> Aim of the exercise: The lines you need are those holding the word "four"; pull them from the material.

--- --- ---

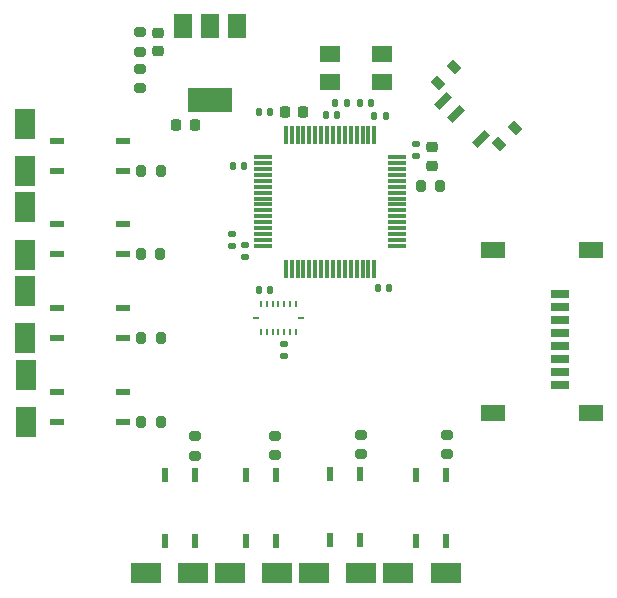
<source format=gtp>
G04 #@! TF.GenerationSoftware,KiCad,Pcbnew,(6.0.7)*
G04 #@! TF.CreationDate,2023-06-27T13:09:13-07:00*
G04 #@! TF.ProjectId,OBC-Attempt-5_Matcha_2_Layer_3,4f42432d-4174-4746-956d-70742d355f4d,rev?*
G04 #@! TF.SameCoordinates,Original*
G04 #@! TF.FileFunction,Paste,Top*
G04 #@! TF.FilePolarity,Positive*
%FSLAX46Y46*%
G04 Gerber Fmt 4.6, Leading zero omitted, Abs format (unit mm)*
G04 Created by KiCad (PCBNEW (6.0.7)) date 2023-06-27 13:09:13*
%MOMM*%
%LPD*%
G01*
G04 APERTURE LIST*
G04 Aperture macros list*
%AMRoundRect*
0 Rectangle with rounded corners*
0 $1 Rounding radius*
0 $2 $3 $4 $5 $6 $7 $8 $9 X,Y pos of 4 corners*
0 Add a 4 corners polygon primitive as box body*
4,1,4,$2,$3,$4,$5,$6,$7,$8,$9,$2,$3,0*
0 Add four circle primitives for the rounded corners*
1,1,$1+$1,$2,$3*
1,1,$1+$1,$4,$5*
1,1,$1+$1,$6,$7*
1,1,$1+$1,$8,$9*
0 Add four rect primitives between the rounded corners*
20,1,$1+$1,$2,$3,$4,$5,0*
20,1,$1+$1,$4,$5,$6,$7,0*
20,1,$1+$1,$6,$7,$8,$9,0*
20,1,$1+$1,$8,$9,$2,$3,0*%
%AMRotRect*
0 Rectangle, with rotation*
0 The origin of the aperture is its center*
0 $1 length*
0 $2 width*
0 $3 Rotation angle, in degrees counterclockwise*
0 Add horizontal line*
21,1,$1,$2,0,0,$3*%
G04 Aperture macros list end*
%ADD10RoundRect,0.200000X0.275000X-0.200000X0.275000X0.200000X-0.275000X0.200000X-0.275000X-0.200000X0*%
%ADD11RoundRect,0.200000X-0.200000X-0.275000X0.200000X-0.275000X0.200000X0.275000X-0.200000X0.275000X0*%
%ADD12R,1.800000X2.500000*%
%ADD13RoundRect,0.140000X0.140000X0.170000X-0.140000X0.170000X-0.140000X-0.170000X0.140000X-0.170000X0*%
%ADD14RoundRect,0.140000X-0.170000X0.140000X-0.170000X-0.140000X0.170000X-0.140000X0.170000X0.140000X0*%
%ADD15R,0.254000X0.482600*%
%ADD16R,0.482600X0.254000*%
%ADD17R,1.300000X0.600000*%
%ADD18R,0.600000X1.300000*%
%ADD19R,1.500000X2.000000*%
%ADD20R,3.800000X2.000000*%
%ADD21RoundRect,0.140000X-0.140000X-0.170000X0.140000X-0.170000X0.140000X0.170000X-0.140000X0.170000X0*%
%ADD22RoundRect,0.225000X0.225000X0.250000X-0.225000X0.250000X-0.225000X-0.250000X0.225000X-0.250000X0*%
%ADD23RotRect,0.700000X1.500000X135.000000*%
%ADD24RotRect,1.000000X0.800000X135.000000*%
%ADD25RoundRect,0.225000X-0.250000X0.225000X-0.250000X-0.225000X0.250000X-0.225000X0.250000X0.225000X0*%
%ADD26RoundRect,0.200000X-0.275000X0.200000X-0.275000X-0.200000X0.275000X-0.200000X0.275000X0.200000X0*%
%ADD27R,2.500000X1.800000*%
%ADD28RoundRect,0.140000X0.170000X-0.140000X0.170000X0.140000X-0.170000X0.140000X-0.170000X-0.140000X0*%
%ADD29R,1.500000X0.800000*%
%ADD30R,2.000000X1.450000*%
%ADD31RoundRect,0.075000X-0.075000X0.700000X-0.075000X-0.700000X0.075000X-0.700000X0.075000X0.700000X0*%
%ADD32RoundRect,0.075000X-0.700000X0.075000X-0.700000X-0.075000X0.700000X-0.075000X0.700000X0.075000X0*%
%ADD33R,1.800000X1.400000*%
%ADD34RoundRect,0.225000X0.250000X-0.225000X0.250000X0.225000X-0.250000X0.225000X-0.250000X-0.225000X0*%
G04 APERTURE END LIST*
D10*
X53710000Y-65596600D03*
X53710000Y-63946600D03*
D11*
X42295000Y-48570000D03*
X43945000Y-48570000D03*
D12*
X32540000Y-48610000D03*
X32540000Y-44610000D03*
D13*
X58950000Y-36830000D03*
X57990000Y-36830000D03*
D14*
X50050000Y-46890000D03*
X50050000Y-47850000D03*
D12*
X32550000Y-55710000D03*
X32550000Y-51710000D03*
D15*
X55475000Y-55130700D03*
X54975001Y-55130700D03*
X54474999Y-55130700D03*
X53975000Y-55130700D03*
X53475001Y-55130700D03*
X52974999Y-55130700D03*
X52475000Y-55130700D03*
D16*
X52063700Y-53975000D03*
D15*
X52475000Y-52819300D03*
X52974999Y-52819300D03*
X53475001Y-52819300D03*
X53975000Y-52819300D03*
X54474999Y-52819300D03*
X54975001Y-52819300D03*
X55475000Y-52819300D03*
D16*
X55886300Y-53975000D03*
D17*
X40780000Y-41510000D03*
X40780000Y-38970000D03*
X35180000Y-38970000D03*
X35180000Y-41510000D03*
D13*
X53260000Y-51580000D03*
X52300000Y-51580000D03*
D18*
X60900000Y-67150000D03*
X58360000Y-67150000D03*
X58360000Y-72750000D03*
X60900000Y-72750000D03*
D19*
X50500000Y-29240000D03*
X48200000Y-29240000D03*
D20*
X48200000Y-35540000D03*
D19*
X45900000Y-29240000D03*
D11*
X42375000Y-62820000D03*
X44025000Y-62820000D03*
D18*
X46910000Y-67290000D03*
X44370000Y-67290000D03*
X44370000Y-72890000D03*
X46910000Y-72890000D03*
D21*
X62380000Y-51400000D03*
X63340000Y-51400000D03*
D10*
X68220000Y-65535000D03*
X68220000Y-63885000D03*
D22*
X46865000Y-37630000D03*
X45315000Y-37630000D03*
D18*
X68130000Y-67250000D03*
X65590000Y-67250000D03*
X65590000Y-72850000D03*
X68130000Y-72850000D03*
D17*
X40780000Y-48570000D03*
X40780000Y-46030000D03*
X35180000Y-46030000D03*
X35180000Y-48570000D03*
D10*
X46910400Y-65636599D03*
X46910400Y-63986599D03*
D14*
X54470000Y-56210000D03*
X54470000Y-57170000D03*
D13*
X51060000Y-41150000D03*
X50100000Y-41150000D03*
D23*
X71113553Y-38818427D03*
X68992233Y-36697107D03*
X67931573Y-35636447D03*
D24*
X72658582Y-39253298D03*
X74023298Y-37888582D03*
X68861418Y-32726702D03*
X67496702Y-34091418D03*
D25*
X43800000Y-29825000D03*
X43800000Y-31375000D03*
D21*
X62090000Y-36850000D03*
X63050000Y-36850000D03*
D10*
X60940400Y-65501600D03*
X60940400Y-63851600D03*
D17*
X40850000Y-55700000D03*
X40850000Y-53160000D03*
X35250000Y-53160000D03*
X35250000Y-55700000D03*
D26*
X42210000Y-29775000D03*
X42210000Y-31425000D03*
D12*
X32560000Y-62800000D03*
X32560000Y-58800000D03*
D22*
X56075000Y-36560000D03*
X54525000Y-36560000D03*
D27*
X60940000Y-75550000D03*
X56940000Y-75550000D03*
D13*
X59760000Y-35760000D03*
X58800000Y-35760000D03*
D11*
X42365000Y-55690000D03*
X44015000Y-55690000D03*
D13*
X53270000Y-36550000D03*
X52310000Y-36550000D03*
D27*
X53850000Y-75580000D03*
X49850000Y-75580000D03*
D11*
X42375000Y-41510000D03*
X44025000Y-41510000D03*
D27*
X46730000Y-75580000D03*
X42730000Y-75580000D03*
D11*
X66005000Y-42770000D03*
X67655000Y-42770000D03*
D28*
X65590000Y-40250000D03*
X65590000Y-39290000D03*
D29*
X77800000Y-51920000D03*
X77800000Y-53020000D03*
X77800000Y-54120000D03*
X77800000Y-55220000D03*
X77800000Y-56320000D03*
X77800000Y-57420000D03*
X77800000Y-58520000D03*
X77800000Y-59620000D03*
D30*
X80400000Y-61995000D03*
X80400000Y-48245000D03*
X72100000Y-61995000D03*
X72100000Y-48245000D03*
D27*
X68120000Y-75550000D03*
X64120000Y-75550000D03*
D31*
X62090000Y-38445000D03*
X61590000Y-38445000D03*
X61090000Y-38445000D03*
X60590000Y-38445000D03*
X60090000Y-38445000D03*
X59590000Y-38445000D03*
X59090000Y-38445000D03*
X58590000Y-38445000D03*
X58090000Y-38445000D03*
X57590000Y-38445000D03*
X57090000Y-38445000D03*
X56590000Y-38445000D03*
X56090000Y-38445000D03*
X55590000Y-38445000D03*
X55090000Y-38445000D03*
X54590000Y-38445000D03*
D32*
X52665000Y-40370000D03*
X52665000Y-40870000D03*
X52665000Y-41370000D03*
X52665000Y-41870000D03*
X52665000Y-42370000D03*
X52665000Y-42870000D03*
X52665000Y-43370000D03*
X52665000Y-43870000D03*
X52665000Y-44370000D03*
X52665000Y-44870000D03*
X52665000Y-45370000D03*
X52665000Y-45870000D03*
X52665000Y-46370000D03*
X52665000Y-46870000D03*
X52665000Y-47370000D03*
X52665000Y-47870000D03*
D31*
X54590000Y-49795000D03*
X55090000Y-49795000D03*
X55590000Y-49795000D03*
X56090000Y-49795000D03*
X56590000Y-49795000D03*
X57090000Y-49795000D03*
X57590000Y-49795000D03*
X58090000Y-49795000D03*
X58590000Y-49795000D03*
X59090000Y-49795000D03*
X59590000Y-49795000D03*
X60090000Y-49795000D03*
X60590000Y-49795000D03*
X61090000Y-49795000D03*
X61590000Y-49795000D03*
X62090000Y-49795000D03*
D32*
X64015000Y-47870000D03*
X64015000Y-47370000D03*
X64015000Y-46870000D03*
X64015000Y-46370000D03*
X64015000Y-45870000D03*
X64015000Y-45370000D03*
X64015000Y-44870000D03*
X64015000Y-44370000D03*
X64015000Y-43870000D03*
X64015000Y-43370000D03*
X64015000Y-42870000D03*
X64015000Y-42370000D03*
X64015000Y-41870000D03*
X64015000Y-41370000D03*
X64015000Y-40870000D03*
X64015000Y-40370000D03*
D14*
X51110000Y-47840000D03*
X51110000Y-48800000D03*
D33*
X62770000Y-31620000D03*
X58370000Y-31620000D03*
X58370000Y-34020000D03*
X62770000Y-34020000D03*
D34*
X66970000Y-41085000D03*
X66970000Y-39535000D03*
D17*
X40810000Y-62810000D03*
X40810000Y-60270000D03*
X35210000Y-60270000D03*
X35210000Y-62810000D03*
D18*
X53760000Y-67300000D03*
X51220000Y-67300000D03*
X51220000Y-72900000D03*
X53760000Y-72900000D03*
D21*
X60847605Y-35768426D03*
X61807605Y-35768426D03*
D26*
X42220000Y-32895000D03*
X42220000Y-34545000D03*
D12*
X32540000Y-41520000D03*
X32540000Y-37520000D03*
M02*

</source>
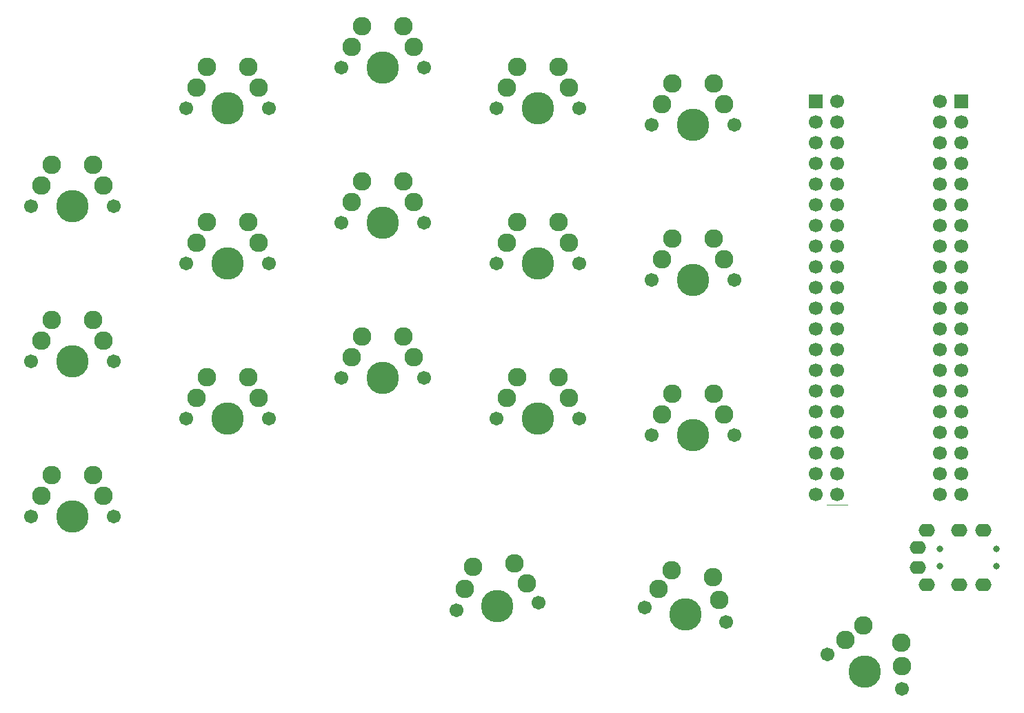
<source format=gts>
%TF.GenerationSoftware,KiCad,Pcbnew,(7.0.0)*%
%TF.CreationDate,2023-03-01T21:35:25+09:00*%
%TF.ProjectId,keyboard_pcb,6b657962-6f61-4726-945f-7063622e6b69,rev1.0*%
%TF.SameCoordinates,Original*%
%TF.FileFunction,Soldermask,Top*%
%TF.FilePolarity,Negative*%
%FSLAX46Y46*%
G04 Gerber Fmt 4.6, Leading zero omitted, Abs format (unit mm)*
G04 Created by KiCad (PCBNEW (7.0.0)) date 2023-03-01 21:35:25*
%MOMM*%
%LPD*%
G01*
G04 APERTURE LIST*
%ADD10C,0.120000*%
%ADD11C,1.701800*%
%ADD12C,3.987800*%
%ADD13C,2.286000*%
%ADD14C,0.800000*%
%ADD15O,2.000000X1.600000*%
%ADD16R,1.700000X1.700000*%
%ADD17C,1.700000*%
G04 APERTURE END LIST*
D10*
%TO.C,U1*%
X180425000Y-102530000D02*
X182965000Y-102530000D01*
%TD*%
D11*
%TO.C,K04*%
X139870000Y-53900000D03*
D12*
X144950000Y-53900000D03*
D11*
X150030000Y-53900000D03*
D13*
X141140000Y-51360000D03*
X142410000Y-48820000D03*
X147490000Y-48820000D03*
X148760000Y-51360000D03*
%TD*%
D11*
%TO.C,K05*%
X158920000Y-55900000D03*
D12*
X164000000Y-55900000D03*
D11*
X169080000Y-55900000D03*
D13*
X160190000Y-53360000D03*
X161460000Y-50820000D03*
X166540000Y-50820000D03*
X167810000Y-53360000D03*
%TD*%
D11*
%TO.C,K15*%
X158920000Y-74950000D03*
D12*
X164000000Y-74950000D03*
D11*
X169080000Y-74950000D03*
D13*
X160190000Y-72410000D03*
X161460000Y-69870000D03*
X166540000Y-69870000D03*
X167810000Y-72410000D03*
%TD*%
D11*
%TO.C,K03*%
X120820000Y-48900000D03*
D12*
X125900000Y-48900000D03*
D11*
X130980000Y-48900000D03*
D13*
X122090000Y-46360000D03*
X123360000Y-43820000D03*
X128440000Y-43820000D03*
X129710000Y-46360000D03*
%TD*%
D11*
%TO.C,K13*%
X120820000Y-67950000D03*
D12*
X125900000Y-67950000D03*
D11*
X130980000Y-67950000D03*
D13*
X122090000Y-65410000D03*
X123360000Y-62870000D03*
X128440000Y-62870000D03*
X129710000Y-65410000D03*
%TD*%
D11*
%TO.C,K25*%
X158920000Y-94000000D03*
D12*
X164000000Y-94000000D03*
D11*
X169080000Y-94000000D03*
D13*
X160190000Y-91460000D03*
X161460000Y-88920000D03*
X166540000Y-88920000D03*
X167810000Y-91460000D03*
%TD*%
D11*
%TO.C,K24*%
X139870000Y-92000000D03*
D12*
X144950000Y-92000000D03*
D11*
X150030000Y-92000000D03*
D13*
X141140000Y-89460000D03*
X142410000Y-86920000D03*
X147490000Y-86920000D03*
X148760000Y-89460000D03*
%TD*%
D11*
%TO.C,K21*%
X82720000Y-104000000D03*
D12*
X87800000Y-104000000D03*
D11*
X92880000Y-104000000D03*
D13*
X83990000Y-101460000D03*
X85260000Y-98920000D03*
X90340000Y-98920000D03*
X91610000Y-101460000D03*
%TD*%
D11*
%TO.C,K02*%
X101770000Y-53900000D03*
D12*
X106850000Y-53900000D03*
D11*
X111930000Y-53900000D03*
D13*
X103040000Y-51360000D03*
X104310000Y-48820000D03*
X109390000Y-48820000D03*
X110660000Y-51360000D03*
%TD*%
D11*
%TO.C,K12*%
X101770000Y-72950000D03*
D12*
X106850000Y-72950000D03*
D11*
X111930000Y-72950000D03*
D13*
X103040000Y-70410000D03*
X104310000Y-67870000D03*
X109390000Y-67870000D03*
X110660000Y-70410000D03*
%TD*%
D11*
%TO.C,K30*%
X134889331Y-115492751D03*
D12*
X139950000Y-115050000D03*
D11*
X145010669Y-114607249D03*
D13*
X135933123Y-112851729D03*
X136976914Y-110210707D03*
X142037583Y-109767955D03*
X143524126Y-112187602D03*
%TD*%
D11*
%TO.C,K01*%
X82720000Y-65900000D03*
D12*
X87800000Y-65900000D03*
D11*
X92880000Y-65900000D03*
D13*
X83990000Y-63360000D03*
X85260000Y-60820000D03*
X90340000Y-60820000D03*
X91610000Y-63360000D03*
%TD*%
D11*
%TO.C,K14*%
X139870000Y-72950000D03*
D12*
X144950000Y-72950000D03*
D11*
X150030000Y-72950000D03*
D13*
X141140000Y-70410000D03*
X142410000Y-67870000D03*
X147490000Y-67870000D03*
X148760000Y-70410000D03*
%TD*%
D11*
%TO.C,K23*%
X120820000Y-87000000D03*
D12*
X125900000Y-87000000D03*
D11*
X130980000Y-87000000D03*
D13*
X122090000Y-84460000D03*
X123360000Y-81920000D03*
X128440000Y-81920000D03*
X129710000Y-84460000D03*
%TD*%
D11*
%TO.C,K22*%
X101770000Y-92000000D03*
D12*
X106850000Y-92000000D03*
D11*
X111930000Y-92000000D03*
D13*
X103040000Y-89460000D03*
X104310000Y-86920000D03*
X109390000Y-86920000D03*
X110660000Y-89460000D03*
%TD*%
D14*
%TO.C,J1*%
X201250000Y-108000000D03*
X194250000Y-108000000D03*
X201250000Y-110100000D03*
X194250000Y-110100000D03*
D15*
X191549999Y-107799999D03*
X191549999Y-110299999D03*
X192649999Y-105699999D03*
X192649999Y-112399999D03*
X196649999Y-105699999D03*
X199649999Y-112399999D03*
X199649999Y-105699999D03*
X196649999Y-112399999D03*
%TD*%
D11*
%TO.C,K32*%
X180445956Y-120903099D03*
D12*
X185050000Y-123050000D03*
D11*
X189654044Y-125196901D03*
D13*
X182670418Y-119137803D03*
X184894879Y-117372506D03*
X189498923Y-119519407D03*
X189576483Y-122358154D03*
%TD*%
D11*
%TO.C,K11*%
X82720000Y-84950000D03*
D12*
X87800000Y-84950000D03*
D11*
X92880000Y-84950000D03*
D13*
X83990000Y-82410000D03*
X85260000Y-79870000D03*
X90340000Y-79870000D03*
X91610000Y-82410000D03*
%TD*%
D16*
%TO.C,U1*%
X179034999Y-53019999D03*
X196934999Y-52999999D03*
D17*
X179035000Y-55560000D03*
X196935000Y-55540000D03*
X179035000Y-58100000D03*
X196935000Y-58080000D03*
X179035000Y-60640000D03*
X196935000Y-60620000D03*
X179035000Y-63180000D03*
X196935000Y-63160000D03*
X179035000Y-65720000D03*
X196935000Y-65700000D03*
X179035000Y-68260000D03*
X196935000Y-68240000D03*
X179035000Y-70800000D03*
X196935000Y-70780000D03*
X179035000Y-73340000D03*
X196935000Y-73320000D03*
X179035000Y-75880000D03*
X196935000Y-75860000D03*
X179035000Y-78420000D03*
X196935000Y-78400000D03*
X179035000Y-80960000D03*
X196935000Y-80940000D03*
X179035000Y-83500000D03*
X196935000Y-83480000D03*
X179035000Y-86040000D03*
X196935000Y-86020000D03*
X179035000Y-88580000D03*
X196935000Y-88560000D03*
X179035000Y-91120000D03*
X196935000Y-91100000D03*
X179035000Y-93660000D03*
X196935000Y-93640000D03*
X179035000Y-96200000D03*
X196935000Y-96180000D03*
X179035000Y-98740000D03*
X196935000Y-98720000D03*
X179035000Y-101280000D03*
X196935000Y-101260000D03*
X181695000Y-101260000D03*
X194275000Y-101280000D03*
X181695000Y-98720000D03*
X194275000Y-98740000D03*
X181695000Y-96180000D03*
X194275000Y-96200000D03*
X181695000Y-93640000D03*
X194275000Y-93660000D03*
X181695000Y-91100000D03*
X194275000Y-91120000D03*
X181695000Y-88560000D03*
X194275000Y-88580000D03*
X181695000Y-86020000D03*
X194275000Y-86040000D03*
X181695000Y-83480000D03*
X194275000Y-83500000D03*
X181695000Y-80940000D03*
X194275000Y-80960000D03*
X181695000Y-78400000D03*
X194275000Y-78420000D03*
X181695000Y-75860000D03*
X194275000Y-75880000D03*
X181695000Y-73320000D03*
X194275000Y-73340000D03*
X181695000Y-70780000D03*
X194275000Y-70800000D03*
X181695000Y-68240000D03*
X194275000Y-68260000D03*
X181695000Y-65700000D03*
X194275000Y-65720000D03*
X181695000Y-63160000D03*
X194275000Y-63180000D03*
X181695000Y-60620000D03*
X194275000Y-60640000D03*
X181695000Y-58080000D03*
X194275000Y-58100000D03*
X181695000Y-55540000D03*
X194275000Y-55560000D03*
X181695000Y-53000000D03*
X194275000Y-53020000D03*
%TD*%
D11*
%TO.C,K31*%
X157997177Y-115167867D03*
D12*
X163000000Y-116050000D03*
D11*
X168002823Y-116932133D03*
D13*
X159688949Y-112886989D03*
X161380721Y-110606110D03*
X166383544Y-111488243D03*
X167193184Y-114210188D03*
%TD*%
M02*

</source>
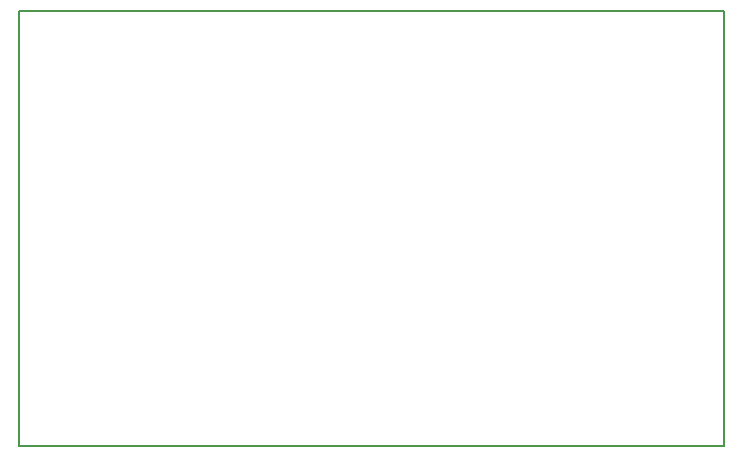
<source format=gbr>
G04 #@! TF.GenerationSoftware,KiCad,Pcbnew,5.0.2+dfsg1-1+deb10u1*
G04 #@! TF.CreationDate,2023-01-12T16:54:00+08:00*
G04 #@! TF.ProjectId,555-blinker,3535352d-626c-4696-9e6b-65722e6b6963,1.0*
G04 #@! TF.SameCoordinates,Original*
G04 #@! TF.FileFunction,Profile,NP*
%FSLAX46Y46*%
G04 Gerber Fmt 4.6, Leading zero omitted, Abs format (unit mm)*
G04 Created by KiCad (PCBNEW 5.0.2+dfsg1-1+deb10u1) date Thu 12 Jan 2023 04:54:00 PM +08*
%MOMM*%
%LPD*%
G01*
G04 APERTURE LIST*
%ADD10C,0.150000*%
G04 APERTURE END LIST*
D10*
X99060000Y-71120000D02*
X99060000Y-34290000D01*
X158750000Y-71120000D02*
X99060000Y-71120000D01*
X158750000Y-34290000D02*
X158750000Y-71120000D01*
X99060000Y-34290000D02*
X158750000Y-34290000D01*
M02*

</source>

--- --- ---

> Exercise solution:
0 Add four circle primitives for the rounded corners*
0 Add four rect primitives between the rounded corners*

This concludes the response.